* _Task_:
From the first line of the entries below through the line holding "hàng của bạn._", write out every line exactly, please, and leave out the pictures.

(Data entries)
- - -
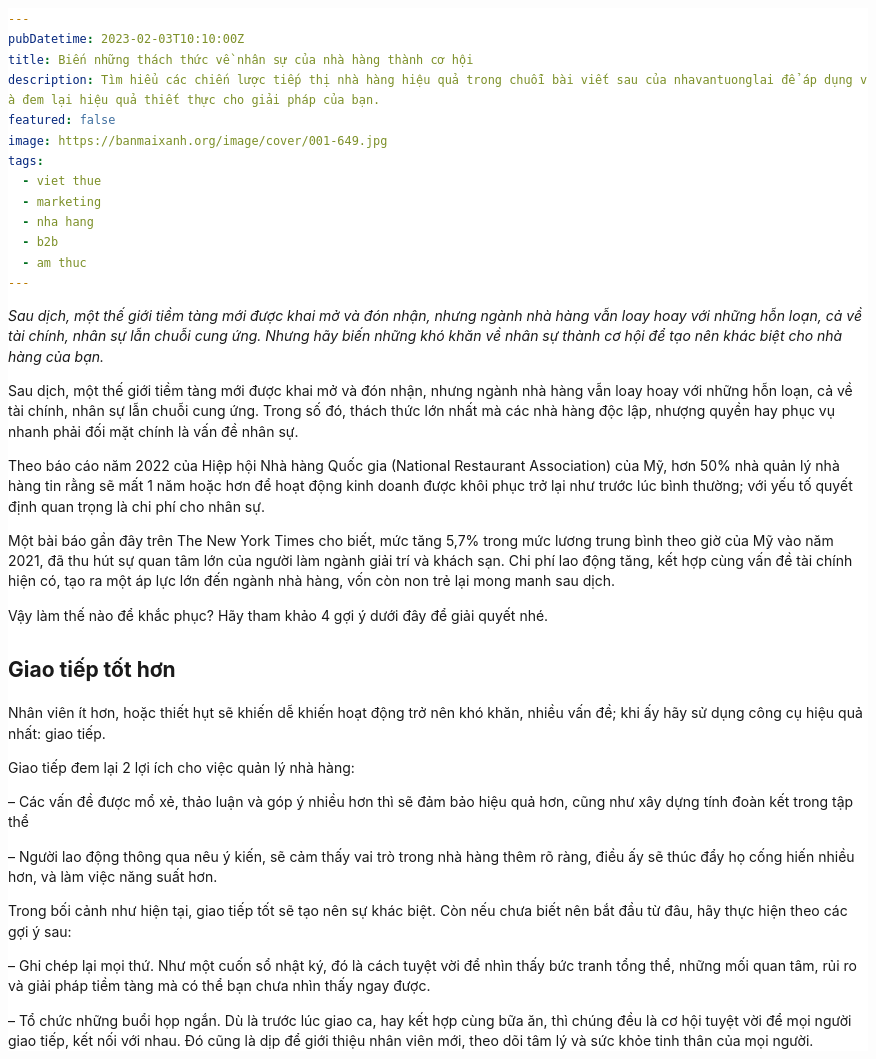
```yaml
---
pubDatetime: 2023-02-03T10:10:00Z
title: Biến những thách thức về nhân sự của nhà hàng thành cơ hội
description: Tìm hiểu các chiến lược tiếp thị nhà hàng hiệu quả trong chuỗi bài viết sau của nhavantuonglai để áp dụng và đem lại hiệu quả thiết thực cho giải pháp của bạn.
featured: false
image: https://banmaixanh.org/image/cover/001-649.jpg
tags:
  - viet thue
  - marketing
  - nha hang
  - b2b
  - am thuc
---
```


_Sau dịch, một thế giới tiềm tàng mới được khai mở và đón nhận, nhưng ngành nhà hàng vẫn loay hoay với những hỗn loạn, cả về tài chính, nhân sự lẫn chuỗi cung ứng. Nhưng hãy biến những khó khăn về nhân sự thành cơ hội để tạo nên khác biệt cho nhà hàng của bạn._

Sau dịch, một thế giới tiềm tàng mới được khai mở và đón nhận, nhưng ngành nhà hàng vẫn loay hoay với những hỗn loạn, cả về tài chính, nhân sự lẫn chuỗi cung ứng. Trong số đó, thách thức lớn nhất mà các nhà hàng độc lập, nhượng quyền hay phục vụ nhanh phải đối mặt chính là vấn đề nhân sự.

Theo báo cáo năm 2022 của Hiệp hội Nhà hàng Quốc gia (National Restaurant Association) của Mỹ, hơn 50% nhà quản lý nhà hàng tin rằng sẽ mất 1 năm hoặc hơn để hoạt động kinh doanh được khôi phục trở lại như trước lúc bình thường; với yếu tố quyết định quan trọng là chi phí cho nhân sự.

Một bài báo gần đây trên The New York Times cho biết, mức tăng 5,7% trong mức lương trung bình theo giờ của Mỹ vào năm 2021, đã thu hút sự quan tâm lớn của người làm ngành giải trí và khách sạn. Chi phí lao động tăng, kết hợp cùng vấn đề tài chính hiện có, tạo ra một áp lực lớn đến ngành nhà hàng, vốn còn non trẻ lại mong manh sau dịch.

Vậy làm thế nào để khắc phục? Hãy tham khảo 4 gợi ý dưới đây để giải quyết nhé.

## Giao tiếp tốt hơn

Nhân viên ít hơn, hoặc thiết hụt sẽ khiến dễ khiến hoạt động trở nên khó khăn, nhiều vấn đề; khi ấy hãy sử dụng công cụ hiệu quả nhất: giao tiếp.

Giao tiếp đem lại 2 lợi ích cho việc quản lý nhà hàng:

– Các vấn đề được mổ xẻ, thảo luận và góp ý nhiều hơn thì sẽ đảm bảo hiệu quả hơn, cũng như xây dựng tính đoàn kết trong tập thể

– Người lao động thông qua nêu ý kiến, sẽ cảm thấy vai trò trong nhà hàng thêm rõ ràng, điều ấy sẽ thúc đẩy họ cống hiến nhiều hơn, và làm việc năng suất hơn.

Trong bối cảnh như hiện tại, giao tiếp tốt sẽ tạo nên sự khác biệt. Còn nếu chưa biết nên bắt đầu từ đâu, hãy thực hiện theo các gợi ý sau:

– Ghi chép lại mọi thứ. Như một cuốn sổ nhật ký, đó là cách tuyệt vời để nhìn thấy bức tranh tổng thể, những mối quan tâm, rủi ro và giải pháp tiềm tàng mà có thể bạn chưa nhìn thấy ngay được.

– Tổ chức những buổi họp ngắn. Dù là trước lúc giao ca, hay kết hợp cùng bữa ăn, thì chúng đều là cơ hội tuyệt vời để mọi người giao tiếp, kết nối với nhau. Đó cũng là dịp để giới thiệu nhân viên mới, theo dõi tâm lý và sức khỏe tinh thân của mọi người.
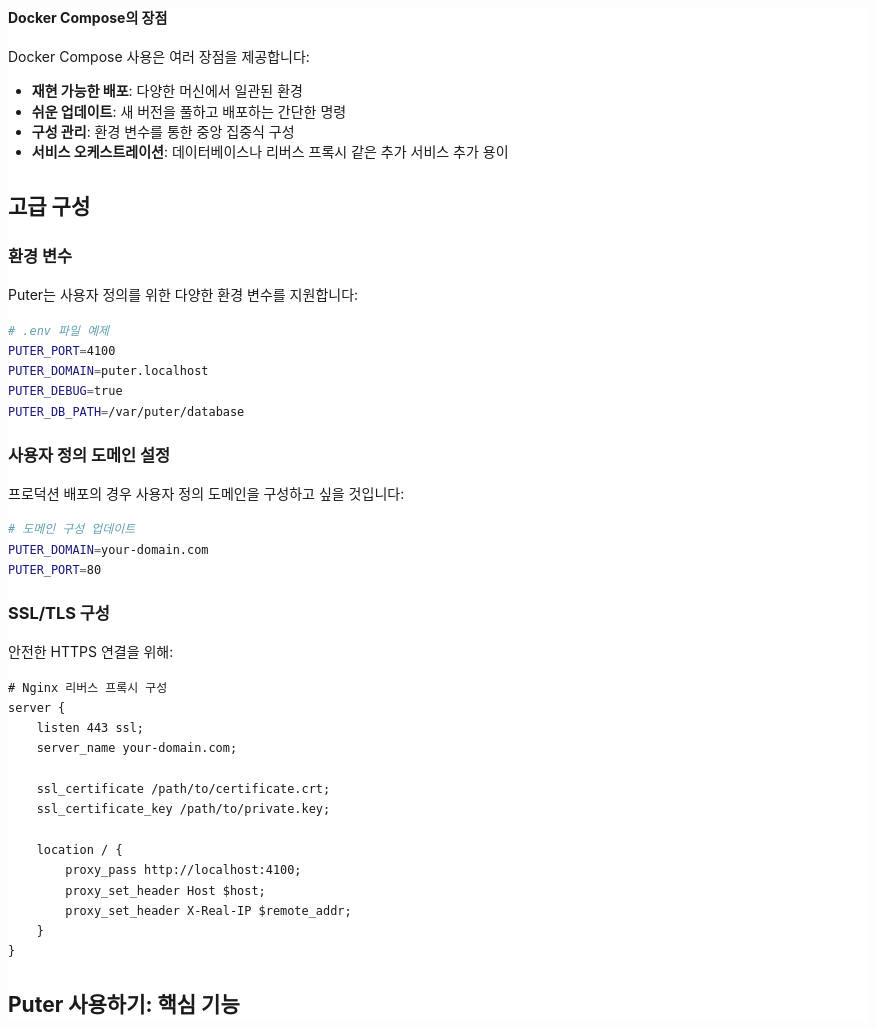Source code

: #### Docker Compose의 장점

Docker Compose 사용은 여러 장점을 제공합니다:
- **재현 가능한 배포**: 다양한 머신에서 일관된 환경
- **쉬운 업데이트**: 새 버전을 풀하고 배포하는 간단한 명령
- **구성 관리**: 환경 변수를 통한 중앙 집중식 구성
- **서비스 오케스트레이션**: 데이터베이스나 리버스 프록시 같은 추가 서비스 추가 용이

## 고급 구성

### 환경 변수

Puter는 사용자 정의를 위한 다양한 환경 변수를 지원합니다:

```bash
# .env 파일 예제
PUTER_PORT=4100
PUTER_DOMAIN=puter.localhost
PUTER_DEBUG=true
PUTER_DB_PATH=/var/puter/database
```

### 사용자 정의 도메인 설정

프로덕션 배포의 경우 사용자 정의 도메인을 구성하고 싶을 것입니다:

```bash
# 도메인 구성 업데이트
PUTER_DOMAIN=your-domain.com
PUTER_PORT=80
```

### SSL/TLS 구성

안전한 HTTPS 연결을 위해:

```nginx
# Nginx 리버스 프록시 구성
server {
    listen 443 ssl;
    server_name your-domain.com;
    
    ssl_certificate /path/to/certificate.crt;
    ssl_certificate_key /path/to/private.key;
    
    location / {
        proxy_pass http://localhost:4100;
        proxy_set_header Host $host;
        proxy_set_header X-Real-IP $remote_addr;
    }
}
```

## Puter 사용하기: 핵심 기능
- - -
* _Response_:
```yaml
---
pubDatetime: 2023-02-03T10:10:00Z
title: Biến những thách thức về nhân sự của nhà hàng thành cơ hội
description: Tìm hiểu các chiến lược tiếp thị nhà hàng hiệu quả trong chuỗi bài viết sau của nhavantuonglai để áp dụng và đem lại hiệu quả thiết thực cho giải pháp của bạn.
featured: false
image: https://banmaixanh.org/image/cover/001-649.jpg
tags:
  - viet thue
  - marketing
  - nha hang
  - b2b
  - am thuc
---
```


_Sau dịch, một thế giới tiềm tàng mới được khai mở và đón nhận, nhưng ngành nhà hàng vẫn loay hoay với những hỗn loạn, cả về tài chính, nhân sự lẫn chuỗi cung ứng. Nhưng hãy biến những khó khăn về nhân sự thành cơ hội để tạo nên khác biệt cho nhà hàng của bạn._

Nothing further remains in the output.